研究目的
To determine whether within primary CRCs with KRAS mutations intratumoral KRAS mutation heterogeneity can be detected between two strictly defined areas, i.e. the luminal (mucosa/submucosa) and peripheral invasive front of the tumor.
研究成果
No KRAS mutation heterogeneity was found between luminal and peripheral invasive parts of CRCs with KRAS mutations irrespective of tumor grade and site. This supports the idea that KRAS mutations are acquired early and remain during progression of CRC.
研究不足
The study was limited to the analysis of KRAS mutations in codons 12 and 13 and did not explore mutations in other codons or genes that may also influence resistance to anti-EGFR therapy.
1:Experimental Design and Method Selection:
Laser-capture microdissection was applied to separate tumor cells from benign stromal cells, and a commercially available high-sensitivity real-time PCR-based diagnostic assay for KRAS mutation testing, with the CE-IVD mark, was used for molecular analysis.
2:Sample Selection and Data Sources:
Tumor tissue from 14 FFPE CRCs in which KRAS mutations had been previously detected.

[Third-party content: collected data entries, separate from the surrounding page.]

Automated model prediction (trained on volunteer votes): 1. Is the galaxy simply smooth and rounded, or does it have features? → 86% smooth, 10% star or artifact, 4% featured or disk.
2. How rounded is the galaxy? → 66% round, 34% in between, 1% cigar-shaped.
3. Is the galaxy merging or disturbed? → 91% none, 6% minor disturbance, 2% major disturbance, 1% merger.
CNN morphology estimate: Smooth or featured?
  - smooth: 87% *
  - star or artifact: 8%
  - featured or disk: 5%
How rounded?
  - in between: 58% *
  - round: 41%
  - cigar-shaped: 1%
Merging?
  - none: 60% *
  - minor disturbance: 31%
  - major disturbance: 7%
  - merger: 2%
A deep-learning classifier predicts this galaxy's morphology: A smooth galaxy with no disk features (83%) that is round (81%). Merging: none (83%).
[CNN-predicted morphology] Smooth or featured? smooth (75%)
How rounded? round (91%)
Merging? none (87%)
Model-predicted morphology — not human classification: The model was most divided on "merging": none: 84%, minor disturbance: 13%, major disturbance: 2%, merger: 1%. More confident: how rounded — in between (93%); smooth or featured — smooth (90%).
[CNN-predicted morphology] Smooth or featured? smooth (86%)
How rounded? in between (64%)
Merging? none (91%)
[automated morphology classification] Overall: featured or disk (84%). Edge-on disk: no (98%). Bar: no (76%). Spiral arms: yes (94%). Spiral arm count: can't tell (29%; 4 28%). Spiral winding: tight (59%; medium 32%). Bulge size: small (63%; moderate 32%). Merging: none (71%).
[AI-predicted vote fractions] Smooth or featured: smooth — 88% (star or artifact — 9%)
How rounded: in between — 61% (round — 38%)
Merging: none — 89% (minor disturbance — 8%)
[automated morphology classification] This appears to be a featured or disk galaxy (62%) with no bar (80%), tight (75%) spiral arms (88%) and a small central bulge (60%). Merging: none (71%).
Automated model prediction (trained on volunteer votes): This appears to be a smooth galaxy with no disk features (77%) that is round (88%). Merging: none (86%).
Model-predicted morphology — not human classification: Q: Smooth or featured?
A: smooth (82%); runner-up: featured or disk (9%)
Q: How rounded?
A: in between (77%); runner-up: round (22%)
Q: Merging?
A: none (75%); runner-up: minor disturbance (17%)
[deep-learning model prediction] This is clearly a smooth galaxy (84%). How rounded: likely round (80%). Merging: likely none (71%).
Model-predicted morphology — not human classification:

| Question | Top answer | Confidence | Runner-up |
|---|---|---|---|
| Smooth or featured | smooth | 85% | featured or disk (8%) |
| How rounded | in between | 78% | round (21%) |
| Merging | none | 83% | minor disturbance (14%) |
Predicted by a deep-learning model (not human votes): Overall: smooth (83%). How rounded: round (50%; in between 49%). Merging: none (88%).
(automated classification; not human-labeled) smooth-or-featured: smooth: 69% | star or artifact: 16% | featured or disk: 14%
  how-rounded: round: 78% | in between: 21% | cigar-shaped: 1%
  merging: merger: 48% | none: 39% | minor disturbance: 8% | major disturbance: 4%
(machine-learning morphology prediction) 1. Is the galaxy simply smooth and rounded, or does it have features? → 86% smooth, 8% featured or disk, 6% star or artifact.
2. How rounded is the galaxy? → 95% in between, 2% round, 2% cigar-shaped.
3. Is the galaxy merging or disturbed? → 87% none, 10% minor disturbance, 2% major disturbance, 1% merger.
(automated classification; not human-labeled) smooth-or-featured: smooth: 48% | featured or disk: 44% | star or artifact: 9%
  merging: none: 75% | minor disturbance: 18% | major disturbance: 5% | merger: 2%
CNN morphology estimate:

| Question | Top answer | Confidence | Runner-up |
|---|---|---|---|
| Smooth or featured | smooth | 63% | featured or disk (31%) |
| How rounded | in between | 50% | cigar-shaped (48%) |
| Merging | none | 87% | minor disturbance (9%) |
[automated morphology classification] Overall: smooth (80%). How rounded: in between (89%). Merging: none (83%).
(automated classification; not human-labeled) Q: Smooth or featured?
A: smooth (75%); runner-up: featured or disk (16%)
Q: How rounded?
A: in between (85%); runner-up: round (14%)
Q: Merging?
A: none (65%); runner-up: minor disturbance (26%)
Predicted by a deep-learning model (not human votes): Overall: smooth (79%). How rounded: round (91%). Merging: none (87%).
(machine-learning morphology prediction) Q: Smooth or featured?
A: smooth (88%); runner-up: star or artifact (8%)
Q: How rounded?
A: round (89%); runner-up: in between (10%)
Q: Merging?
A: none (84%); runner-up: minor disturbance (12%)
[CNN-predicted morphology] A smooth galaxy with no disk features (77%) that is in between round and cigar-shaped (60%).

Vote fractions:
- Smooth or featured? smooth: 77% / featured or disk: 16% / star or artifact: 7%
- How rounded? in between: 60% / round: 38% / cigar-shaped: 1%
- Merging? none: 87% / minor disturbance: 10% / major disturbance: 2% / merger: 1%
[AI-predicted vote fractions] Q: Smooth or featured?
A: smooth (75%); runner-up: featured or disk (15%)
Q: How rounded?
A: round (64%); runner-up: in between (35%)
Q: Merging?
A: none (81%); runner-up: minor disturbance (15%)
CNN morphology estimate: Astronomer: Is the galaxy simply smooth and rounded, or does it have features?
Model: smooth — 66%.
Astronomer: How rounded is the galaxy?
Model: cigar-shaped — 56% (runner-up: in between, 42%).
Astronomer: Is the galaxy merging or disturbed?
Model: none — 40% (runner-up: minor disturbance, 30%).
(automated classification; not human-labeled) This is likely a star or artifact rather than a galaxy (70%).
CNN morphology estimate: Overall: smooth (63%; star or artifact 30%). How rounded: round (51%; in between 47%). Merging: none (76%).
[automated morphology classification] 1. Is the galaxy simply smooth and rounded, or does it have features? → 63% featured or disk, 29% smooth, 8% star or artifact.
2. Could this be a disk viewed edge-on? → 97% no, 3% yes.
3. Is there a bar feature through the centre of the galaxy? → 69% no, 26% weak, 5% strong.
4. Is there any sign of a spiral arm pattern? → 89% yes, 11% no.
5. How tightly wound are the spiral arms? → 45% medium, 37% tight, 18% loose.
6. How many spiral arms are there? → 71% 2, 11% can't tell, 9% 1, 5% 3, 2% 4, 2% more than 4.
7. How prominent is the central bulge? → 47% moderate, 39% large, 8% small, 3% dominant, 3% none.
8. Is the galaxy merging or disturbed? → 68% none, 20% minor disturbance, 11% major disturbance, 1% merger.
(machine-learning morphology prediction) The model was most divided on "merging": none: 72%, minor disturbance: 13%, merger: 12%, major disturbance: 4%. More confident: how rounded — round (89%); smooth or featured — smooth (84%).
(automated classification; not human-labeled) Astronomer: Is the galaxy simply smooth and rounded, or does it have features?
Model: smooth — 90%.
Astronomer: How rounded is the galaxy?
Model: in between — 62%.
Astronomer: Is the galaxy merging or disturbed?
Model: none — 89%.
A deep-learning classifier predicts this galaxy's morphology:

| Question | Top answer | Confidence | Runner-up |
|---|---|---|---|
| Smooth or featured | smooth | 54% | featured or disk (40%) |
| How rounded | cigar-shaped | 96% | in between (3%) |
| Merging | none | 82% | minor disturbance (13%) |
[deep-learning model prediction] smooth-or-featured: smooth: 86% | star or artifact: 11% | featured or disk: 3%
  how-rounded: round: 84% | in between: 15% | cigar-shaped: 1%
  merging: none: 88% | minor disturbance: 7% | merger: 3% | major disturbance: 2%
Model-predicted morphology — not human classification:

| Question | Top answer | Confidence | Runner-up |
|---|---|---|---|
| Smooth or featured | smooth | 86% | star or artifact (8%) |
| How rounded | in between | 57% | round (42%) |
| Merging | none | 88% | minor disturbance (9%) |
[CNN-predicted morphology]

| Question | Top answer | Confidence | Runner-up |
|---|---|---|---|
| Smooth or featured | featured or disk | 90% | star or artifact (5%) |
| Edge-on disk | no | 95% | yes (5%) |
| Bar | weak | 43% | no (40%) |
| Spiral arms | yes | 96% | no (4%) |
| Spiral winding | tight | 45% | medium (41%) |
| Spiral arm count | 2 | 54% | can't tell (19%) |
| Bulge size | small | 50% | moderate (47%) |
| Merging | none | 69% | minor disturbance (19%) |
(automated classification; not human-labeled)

3:List of Experimental Equipment and Materials:
PALM MicroBeam laser-capture microdissection system, PNAClamp KRAS mutation detection kit, QIAamp DNA FFPE tissue kit, NanoDrop 2000 Spectrophotometer.
4:Experimental Procedures and Operational Workflow:
From every tumor about 400-500 nests of cancer cells were excised from each of the examined areas (luminal and peripheral) for molecular analysis.
5:Data Analysis Methods:
The presence of KRAS mutations was detected with the PNAClamp KRAS mutation detection kit.